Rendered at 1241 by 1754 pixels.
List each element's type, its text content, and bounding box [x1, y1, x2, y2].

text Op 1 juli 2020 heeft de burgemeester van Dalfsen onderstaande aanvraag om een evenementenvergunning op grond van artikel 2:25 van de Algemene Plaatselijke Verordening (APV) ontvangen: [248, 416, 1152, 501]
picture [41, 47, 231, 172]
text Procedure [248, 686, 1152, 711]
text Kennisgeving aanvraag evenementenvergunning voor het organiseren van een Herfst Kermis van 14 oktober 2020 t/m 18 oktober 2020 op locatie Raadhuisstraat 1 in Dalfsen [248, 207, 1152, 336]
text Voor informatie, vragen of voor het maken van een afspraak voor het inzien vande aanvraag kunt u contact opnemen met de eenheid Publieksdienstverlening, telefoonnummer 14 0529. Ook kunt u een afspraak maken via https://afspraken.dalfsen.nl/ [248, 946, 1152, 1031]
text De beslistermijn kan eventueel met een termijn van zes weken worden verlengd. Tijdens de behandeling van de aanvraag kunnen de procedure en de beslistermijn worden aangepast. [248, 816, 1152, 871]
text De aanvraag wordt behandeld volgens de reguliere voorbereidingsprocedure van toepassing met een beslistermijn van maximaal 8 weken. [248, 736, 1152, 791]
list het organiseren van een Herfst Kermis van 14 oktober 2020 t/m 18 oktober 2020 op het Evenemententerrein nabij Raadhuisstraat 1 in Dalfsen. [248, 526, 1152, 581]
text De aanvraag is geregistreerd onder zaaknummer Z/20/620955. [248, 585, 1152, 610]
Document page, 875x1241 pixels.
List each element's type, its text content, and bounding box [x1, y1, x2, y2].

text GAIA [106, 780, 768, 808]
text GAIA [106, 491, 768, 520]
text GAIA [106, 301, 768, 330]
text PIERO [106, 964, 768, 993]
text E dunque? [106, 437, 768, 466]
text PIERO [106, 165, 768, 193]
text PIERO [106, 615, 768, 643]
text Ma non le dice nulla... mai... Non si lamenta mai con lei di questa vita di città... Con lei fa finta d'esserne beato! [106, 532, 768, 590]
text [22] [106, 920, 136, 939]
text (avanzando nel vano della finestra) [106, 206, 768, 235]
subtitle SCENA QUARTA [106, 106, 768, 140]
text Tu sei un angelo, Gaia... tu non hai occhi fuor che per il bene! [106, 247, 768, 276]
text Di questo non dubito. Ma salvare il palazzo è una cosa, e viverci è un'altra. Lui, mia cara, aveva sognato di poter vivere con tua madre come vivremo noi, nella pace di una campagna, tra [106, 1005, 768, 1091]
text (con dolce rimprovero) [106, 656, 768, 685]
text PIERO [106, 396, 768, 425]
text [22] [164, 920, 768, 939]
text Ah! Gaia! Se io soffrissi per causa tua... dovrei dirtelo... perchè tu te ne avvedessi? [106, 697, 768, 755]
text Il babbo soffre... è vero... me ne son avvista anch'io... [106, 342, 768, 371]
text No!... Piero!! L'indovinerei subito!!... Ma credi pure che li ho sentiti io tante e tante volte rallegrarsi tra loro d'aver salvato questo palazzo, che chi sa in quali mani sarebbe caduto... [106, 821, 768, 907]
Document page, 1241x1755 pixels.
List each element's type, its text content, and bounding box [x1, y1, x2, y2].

+ + + + +

Collect every row above that contains the word "Document" and copy each one out in full.

- **Complete output**
Document page, 875x1241 pixels.
Document page, 1241x1755 pixels.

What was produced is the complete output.